The Federal Government's task would be to convince the leaders of the South-South of the merits of taking derivation out of the Constitution and at the same time give them an acceptable blue print of the legislation they propose to get through the National Assembly and then guarantee them their total commitment in passing the legislation. Arguably this is the best political solution if you are of the opinion that derivation should be a political issue for the government of the day.
Initially, I had thought that this was perhaps what the Federal Government was trying to achieve. With an election fast approaching it seemed politically expedient for them to pass the proposed National Assembly legislation first and douse the tensions in the South-South and the oil producing areas before embarking on the more difficult task of amending the Constitution by removing derivation entirely.
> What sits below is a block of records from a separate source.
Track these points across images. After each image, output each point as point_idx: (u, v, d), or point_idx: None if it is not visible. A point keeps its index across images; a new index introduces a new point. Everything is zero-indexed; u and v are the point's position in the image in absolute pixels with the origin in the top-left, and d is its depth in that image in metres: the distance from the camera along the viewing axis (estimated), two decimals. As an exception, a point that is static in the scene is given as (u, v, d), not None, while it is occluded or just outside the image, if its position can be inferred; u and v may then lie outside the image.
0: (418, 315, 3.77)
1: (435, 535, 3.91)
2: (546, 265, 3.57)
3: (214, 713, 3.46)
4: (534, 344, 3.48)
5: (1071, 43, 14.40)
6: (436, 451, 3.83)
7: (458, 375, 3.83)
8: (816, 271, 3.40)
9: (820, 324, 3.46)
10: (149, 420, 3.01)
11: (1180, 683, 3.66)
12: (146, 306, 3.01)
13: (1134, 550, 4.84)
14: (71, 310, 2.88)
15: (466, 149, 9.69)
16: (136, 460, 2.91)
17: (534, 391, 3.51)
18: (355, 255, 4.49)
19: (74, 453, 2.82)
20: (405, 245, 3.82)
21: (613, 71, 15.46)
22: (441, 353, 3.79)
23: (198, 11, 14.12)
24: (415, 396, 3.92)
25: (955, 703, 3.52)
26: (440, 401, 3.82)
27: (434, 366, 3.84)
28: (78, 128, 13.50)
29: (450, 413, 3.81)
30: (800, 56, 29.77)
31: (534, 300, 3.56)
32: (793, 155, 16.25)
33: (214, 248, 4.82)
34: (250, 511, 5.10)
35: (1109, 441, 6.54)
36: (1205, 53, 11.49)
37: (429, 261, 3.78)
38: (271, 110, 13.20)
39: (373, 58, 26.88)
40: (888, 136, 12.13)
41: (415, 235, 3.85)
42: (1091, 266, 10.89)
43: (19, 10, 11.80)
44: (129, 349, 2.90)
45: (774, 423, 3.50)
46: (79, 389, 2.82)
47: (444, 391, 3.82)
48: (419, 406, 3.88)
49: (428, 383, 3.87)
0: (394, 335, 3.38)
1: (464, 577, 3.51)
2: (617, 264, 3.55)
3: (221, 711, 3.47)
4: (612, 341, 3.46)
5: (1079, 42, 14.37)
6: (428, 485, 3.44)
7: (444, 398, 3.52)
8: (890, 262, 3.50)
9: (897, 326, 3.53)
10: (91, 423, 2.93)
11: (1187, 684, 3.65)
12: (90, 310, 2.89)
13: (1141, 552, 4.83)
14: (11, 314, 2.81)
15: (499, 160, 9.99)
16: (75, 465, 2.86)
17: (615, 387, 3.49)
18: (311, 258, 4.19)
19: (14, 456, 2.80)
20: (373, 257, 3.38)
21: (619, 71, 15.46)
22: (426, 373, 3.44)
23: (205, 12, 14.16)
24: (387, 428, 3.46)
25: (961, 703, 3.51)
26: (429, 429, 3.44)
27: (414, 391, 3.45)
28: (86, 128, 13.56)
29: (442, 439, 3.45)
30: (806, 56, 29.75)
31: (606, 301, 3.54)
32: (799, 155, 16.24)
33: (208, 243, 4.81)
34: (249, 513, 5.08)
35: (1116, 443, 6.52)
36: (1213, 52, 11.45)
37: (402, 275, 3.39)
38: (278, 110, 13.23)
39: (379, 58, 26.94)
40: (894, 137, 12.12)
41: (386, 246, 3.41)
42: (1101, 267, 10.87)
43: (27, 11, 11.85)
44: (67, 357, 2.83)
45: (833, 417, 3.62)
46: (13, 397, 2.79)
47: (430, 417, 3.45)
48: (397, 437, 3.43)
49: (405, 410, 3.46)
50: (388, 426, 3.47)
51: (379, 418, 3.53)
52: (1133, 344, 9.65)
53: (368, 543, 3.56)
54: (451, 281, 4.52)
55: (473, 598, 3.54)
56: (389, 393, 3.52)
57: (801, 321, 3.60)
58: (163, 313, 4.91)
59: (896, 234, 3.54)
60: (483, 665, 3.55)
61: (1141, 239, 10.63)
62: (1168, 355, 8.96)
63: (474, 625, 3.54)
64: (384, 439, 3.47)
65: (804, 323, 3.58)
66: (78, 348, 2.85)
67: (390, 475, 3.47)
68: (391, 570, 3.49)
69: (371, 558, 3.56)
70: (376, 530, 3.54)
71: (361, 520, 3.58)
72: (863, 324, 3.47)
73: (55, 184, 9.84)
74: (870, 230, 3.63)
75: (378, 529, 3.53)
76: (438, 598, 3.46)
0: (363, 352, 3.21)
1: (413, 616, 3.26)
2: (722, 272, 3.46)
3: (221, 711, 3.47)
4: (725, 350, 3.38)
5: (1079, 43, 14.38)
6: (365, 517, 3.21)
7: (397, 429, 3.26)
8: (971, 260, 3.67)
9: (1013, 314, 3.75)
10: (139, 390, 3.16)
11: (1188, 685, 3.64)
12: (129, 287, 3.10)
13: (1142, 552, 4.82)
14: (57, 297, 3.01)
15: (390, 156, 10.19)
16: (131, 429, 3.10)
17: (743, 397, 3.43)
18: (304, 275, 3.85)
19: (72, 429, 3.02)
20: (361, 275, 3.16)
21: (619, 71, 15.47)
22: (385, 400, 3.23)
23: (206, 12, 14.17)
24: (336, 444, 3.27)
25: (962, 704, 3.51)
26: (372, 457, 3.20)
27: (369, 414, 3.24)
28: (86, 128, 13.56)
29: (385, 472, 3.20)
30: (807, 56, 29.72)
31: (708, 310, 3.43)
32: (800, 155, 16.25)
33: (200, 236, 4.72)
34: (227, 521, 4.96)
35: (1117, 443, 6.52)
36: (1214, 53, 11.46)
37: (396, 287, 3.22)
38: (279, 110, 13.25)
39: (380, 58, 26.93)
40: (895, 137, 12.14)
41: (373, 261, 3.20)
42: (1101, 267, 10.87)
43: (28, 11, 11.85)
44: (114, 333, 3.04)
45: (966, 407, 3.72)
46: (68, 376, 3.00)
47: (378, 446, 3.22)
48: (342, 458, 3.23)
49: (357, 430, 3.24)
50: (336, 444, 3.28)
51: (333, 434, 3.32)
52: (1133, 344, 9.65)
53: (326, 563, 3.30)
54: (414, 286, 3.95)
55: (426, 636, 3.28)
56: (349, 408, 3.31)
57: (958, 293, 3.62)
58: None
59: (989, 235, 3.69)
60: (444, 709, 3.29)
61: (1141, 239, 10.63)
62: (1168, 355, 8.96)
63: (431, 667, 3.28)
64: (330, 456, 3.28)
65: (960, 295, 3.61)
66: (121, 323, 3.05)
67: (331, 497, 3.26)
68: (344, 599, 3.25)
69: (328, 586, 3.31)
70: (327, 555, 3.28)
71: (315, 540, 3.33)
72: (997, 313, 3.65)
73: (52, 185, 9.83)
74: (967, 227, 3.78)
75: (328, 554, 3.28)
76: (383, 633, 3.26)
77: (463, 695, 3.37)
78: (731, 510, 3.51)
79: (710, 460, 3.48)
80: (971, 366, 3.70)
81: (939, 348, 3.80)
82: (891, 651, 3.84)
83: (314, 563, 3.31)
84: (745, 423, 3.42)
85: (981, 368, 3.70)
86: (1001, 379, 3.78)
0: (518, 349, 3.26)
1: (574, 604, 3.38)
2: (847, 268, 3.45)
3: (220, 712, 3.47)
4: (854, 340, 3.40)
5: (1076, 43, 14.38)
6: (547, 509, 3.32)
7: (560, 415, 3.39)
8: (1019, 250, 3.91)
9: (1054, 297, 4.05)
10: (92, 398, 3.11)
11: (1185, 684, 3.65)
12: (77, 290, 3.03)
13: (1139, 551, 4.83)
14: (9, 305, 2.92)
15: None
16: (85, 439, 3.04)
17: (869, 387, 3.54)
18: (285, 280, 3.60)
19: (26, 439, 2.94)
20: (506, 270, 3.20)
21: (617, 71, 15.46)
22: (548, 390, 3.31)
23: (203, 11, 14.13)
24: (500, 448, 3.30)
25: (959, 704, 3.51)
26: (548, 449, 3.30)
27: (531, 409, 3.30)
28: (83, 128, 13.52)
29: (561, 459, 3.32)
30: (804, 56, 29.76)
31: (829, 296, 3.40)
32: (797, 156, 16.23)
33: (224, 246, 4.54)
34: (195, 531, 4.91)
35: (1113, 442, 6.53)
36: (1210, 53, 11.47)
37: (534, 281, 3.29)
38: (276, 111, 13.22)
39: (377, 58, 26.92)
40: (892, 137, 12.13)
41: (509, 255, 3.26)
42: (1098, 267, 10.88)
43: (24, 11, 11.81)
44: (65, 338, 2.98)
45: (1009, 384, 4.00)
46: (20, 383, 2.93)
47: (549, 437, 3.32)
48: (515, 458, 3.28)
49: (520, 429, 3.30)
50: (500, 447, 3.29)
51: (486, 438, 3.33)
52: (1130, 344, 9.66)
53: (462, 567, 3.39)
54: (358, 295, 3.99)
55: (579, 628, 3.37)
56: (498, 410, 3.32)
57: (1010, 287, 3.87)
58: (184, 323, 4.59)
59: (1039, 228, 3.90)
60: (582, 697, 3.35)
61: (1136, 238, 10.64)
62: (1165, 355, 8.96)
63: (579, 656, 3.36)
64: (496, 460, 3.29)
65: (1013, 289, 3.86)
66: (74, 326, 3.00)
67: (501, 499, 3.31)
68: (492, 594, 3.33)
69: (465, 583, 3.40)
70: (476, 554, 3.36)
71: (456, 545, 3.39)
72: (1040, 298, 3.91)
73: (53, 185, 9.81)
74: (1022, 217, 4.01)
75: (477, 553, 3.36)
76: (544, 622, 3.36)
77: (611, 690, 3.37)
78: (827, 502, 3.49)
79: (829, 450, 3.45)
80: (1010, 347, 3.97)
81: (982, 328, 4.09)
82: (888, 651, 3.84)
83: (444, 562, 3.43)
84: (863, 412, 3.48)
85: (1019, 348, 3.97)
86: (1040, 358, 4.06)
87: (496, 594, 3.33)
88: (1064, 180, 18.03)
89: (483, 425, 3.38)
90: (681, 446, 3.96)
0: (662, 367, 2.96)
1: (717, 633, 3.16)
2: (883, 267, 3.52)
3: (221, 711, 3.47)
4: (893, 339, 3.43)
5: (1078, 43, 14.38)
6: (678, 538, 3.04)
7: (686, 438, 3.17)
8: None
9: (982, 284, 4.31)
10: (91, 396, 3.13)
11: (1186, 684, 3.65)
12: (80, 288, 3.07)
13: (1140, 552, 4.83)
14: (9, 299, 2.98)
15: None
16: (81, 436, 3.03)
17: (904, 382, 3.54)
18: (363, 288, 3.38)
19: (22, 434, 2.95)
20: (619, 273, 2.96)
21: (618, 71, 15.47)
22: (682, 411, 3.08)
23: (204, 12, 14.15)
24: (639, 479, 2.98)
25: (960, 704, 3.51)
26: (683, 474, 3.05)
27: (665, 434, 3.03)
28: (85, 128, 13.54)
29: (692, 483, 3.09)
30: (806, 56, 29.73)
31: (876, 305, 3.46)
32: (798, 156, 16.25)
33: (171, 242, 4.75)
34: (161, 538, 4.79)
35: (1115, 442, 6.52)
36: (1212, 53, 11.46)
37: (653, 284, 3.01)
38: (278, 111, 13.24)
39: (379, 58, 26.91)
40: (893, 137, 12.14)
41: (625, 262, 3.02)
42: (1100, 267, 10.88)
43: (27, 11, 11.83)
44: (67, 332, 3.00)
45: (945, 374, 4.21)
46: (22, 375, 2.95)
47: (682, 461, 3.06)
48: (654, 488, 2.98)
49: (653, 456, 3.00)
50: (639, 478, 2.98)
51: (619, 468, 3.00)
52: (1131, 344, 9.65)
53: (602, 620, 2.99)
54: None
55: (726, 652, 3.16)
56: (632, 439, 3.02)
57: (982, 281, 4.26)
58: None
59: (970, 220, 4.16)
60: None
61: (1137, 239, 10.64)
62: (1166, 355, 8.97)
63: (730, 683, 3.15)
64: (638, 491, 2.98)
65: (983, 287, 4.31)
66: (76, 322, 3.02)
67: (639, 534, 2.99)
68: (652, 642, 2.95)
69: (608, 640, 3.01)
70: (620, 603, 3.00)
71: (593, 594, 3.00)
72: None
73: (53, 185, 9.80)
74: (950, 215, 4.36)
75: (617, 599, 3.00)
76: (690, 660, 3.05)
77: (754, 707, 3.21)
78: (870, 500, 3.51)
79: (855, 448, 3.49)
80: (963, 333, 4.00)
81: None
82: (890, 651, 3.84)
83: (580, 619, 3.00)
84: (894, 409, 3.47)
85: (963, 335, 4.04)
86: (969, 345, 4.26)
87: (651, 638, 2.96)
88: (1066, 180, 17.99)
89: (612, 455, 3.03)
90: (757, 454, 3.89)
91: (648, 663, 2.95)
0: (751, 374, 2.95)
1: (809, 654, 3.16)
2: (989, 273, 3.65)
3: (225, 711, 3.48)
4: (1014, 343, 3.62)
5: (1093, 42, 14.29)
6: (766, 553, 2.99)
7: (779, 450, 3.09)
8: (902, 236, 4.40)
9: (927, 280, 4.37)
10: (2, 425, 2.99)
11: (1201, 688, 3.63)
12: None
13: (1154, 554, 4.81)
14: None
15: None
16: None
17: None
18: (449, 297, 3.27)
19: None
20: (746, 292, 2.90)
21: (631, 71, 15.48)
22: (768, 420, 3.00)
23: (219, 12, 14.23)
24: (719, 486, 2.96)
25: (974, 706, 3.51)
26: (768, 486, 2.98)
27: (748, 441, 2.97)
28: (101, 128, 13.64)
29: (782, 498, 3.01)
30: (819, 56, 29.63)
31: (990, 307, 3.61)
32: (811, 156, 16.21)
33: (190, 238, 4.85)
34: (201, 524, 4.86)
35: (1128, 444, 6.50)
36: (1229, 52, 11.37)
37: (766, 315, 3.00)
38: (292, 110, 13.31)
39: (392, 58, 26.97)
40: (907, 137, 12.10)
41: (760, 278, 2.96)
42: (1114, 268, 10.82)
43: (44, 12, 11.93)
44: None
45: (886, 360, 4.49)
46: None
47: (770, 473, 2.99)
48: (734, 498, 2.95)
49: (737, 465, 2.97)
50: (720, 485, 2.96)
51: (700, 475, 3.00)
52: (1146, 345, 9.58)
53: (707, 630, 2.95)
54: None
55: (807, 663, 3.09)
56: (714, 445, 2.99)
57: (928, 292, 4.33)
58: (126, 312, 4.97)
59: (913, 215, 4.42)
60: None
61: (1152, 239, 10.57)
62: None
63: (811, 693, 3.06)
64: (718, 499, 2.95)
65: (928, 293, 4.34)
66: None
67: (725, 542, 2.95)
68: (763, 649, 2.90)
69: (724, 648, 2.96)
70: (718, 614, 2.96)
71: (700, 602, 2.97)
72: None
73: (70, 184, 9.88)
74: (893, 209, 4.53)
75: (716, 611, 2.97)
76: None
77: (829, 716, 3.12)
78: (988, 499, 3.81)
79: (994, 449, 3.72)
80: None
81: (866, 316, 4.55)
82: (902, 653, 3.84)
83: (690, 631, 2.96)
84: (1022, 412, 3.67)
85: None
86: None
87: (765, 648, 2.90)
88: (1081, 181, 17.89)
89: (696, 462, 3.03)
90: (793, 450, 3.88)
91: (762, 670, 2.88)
This however, does not seem to be the Federal Government's strategy since they have insisted on back dating the legislation but it is an option worth considering.

There is no conceivable reason why the National Assembly cannot pass legislation abrogating the onshore/offshore dichotomy pending a constitutional amendment. The commencement date of such legislation would merely have to be left open pending the necessary constitutional amendment. This would also help to reassure the peoples of the oil producing areas.
Whatever the solutions are, there can be no short-term fix or fudge. The peoples of the South-South and the oil producing areas deserve better and should be adequately compensated for the environmental hazards, pollution and degradation their homeland suffers from oil exploration activities in their backyard.